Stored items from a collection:
========================================
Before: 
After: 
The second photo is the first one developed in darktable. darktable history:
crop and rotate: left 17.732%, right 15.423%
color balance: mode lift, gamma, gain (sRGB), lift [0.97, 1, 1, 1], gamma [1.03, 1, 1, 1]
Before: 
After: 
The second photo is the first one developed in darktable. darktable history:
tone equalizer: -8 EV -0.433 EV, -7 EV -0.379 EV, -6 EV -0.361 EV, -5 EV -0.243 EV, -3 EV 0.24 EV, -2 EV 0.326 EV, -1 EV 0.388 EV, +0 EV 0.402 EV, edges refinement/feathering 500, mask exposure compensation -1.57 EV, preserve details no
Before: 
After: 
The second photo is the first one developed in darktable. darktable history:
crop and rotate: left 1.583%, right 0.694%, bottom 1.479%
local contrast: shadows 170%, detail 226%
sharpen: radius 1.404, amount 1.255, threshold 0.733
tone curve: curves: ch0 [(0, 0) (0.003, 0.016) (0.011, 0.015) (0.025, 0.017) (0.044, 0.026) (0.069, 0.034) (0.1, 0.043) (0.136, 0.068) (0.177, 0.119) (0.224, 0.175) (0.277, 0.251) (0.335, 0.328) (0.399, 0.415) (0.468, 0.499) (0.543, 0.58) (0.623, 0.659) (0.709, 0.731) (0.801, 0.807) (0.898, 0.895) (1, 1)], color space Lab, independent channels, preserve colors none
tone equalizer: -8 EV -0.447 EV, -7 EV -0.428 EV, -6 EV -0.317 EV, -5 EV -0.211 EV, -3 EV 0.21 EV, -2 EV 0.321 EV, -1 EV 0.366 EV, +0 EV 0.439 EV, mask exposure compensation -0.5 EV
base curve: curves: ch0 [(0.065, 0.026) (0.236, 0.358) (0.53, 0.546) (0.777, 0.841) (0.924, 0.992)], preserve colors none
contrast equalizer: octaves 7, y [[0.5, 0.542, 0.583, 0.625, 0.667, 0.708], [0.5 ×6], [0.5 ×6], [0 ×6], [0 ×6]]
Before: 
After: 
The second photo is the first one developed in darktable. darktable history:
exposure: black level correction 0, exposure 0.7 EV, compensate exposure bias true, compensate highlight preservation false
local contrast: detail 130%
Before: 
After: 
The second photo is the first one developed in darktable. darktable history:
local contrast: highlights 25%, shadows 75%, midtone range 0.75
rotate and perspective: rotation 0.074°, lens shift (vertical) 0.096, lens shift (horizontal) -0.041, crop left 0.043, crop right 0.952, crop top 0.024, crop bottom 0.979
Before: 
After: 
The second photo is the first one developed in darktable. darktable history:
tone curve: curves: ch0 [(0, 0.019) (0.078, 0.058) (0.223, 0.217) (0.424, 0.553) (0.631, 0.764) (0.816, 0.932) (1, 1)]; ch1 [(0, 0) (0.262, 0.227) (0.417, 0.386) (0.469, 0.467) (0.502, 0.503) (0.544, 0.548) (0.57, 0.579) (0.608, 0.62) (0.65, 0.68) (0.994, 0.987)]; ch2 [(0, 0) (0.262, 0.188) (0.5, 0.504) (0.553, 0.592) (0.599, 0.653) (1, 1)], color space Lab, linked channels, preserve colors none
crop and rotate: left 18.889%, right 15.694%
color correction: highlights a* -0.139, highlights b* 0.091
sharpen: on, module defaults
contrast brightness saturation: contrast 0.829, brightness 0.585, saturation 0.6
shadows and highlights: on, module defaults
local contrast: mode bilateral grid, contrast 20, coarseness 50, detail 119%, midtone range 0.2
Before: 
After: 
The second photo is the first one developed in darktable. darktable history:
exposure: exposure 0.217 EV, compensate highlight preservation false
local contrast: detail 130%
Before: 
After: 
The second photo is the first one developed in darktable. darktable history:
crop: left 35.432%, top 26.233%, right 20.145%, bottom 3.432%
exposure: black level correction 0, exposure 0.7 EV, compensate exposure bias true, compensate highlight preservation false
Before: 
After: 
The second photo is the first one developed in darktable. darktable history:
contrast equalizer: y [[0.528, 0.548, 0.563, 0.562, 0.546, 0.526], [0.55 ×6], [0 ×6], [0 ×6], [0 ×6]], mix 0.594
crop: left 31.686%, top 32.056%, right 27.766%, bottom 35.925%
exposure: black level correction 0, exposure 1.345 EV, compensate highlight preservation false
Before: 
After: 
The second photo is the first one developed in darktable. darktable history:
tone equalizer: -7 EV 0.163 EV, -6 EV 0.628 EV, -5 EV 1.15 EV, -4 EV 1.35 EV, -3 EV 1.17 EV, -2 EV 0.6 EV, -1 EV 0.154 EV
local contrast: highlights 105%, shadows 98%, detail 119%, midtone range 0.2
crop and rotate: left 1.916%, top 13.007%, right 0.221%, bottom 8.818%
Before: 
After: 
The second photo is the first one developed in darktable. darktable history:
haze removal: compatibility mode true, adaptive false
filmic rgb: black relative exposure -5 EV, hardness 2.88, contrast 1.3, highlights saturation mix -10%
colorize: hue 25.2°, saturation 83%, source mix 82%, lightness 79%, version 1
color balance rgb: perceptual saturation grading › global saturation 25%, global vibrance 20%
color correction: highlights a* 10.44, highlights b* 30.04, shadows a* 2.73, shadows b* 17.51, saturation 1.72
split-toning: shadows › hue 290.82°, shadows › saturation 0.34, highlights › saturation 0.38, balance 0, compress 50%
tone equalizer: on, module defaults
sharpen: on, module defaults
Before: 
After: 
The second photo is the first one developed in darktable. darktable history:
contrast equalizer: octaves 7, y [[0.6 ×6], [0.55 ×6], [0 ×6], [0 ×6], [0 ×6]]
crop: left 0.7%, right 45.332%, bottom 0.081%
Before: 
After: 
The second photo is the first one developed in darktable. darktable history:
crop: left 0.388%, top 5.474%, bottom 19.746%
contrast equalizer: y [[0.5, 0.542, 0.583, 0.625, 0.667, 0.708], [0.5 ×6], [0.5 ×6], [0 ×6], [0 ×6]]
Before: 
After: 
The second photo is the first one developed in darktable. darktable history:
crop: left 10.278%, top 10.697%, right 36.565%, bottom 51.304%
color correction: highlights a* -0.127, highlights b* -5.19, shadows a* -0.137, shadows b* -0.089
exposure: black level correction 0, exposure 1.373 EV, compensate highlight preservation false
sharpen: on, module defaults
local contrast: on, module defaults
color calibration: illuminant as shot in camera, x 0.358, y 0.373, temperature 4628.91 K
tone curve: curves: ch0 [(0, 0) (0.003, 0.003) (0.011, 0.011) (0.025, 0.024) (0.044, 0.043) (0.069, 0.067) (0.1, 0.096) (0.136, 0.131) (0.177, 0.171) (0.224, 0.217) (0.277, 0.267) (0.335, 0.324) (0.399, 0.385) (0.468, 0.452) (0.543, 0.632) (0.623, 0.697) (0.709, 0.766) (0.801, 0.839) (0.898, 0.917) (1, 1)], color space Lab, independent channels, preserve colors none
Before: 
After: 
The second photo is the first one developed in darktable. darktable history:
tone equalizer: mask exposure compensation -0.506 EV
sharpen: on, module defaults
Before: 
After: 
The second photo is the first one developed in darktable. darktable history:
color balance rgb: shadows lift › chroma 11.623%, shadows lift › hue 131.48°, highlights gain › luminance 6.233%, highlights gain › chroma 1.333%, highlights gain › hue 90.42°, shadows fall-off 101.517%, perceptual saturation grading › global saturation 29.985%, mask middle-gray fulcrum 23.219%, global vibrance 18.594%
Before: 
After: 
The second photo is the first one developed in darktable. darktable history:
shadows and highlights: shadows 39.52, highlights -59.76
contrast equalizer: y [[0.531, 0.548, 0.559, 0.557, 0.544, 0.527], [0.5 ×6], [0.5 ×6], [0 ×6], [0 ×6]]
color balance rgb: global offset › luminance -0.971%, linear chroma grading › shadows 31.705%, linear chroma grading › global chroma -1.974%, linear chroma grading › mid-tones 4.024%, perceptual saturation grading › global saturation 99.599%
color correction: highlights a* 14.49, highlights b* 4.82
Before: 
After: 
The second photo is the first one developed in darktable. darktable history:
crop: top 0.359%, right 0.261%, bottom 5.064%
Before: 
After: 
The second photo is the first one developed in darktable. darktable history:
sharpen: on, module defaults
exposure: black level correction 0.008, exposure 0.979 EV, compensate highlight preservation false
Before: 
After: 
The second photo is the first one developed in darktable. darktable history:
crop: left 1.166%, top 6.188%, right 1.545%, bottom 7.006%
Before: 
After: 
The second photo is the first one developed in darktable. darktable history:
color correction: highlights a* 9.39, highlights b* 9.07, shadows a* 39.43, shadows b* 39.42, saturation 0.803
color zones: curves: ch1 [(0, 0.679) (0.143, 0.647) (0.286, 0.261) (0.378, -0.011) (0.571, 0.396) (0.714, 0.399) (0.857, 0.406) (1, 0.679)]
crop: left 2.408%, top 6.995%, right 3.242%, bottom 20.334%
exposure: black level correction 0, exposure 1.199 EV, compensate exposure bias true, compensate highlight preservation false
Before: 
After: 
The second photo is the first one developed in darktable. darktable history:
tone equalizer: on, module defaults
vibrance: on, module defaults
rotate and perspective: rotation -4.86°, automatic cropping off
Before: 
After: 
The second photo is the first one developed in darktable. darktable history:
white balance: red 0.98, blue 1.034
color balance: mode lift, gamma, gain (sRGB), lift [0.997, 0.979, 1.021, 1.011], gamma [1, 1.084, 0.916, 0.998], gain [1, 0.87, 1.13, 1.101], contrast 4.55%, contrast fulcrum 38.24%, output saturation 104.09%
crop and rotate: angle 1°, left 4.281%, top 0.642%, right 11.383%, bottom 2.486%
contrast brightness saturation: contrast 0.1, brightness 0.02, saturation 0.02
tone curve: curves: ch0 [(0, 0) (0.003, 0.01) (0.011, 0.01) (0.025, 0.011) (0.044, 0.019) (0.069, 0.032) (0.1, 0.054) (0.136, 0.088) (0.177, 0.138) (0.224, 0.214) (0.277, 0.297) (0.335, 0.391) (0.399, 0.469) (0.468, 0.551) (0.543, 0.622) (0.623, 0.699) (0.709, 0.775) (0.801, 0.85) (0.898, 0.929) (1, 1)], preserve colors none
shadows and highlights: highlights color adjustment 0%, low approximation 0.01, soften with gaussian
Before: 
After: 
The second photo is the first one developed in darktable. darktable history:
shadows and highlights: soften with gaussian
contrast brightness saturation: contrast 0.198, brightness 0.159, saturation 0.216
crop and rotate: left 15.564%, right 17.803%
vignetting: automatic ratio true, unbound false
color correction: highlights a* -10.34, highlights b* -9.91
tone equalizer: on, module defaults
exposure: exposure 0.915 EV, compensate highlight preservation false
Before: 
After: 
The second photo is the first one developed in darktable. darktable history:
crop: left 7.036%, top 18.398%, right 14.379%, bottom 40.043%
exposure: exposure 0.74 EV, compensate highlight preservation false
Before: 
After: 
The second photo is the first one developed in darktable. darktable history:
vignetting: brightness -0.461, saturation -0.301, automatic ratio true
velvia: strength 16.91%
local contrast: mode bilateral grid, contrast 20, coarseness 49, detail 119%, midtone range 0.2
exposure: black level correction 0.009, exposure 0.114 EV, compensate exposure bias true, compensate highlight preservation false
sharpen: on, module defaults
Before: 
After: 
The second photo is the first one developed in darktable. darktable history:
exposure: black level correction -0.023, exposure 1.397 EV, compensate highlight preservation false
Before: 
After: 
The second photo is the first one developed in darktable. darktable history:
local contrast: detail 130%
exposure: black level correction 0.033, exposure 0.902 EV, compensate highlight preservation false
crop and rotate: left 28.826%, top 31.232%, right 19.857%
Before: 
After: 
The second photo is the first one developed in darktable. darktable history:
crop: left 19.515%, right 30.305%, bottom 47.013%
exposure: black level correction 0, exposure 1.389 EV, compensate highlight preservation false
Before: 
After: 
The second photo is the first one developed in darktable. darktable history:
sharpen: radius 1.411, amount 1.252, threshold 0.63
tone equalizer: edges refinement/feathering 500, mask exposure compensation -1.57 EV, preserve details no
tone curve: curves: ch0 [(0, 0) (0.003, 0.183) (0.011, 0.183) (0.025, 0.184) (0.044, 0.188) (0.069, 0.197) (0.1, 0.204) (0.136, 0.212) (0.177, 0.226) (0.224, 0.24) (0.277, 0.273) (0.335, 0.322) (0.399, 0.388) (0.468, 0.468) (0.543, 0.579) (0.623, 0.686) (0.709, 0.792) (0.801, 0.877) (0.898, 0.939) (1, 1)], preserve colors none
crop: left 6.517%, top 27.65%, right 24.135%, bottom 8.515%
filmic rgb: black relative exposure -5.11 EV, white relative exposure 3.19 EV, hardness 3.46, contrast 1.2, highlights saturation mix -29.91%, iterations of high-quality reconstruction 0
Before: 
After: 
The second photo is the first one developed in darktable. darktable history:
========================================
## Exercise description
Quote the rows from the start of the records through the line containing "rotate and perspective: rotation 0.074°, lens", including that line, with no changes.

## Exercise result
Before: 
After: 
The second photo is the first one developed in darktable. darktable history:
crop and rotate: left 17.732%, right 15.423%
color balance: mode lift, gamma, gain (sRGB), lift [0.97, 1, 1, 1], gamma [1.03, 1, 1, 1]
Before: 
After: 
The second photo is the first one developed in darktable. darktable history:
tone equalizer: -8 EV -0.433 EV, -7 EV -0.379 EV, -6 EV -0.361 EV, -5 EV -0.243 EV, -3 EV 0.24 EV, -2 EV 0.326 EV, -1 EV 0.388 EV, +0 EV 0.402 EV, edges refinement/feathering 500, mask exposure compensation -1.57 EV, preserve details no
Before: 
After: 
The second photo is the first one developed in darktable. darktable history:
crop and rotate: left 1.583%, right 0.694%, bottom 1.479%
local contrast: shadows 170%, detail 226%
sharpen: radius 1.404, amount 1.255, threshold 0.733
tone curve: curves: ch0 [(0, 0) (0.003, 0.016) (0.011, 0.015) (0.025, 0.017) (0.044, 0.026) (0.069, 0.034) (0.1, 0.043) (0.136, 0.068) (0.177, 0.119) (0.224, 0.175) (0.277, 0.251) (0.335, 0.328) (0.399, 0.415) (0.468, 0.499) (0.543, 0.58) (0.623, 0.659) (0.709, 0.731) (0.801, 0.807) (0.898, 0.895) (1, 1)], color space Lab, independent channels, preserve colors none
tone equalizer: -8 EV -0.447 EV, -7 EV -0.428 EV, -6 EV -0.317 EV, -5 EV -0.211 EV, -3 EV 0.21 EV, -2 EV 0.321 EV, -1 EV 0.366 EV, +0 EV 0.439 EV, mask exposure compensation -0.5 EV
base curve: curves: ch0 [(0.065, 0.026) (0.236, 0.358) (0.53, 0.546) (0.777, 0.841) (0.924, 0.992)], preserve colors none
contrast equalizer: octaves 7, y [[0.5, 0.542, 0.583, 0.625, 0.667, 0.708], [0.5 ×6], [0.5 ×6], [0 ×6], [0 ×6]]
Before: 
After: 
The second photo is the first one developed in darktable. darktable history:
exposure: black level correction 0, exposure 0.7 EV, compensate exposure bias true, compensate highlight preservation false
local contrast: detail 130%
Before: 
After: 
The second photo is the first one developed in darktable. darktable history:
local contrast: highlights 25%, shadows 75%, midtone range 0.75
rotate and perspective: rotation 0.074°, lens shift (vertical) 0.096, lens shift (horizontal) -0.041, crop left 0.043, crop right 0.952, crop top 0.024, crop bottom 0.979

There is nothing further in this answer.